# how to build homemade hydro !!!



## jjsunderground (Feb 27, 2008)

hello...i am very curious about this whole darkside of the grow room [email protected]!11!!!. 

 i was hoping some of you experts of the home made hydro could post some diy in here for easy to build hydro systems.

 like ebb&flo, flood and drain, aeroponic misting types.

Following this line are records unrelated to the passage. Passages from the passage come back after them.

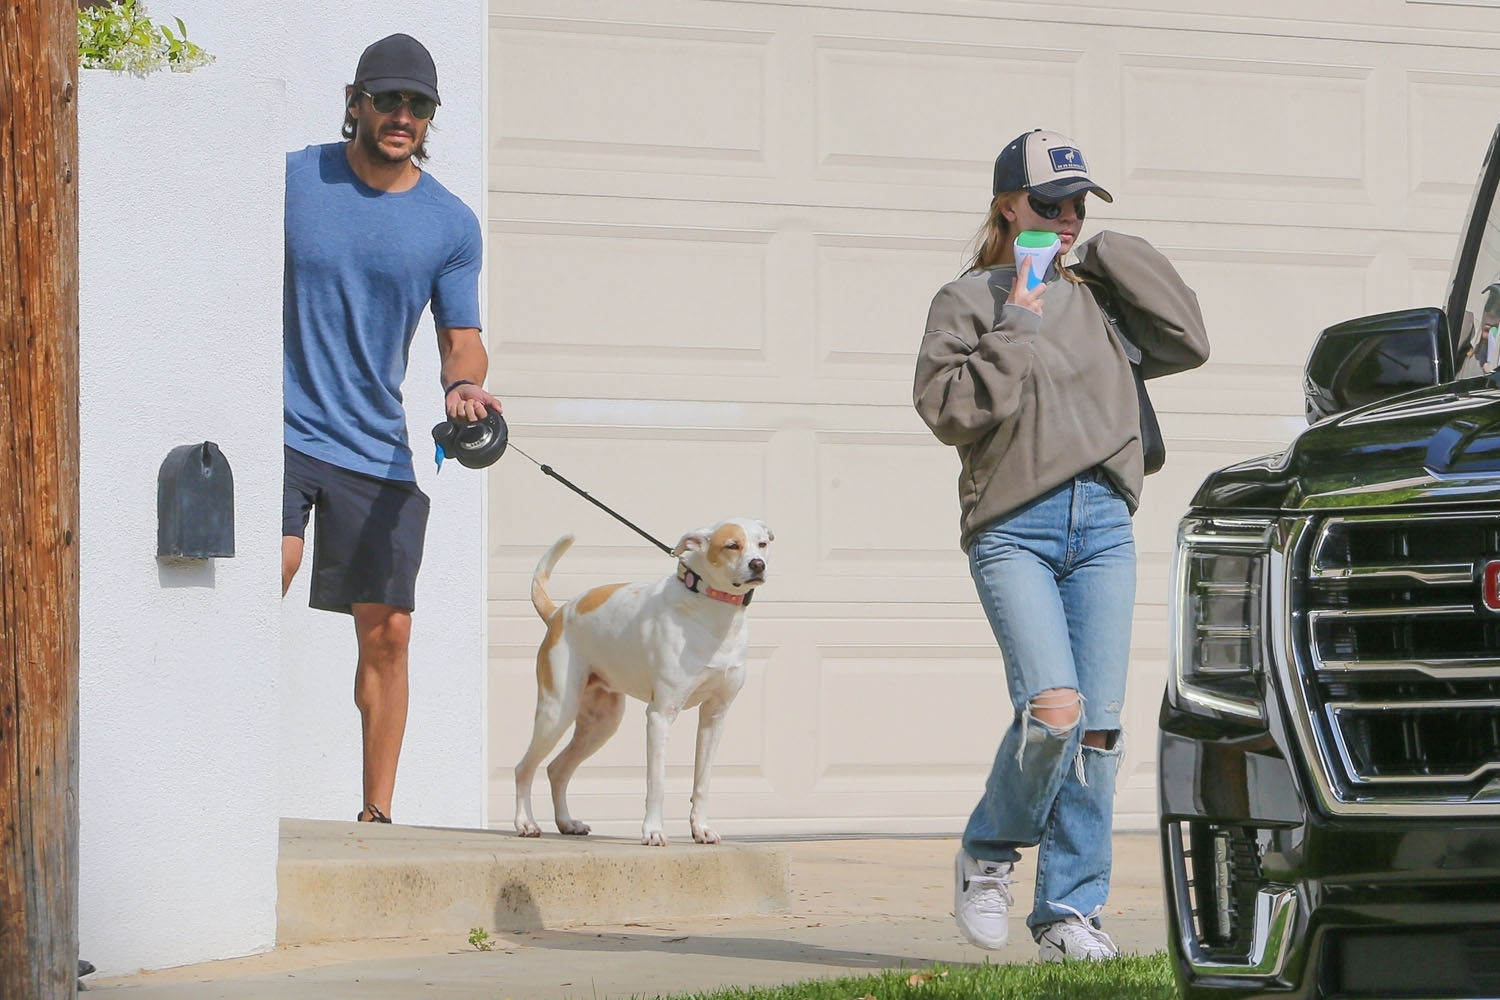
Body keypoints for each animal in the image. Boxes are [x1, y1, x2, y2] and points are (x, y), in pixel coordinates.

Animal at [516, 521, 774, 851]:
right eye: (732, 545)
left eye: (762, 544)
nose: (758, 565)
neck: (712, 608)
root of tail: (557, 614)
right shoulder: (661, 715)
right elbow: (657, 782)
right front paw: (652, 832)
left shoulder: (715, 717)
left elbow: (702, 783)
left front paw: (701, 829)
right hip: (557, 711)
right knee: (525, 768)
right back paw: (525, 823)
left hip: (602, 724)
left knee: (557, 769)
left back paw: (567, 823)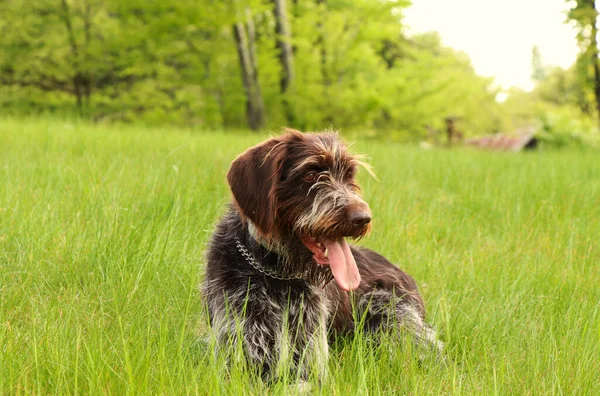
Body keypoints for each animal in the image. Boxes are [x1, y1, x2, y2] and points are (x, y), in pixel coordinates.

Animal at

 something in could build in my garage! or in my house for that matter. ive seen some really cool home made units in here id just like to give a try at making one. thanks  ​


----------



## THCPezDispenser (Feb 27, 2008)

Not sure if you have seen the Mr. Green video:

www.youtube.com/watch?v=8KVO26htvoQ&feature=related

Great hydro setup step by step.


----------



## jjsunderground (Feb 27, 2008)

thanks thc...ive actually watched this a few months ago. that dudes a greenling!​


----------



## I'ma Joker Midnight Toker (Feb 27, 2008)

jjsunderground said:
			
		

> hello...i am very curious about this whole darkside of the grow room [email protected]!11!!!.
> 
> i was hoping some of you experts of the home made hydro could post some diy in here for easy to build hydro systems.
> 
> ...


Hey man, if you really want to build a system, spit out what you want. I'm building my own aero system...I think it's great...and to be honest, I know it works so negative posts can stay home...it's easy and not too much $$$, just trust in yourself...


----------



## shadetree (Feb 27, 2008)

:yeahthat: It all depends on how much work you want to do...if you want to keep the setup simple, get a 5 gallon bucket, lid, pot, small air aquarium pump, airstone, gravel, plant, water, and nutes, put it all together, and watch it grow for about $25...


----------



## Growdude (Feb 27, 2008)

Here is a link to all kinds of systems you can build, some very cheap.
http://edurink10.tripod.com/hydroideashobbyist/systems.html


----------



## storzbickel (Feb 29, 2008)

the link growdude posted is very useful jjs.....you should review the info there and come back here with a system (s) and some questions in mind. you will find the help you are looking for.


----------



## allgrownup (Mar 1, 2008)

DWC.....for ease of maintanence and peace o mind.


----------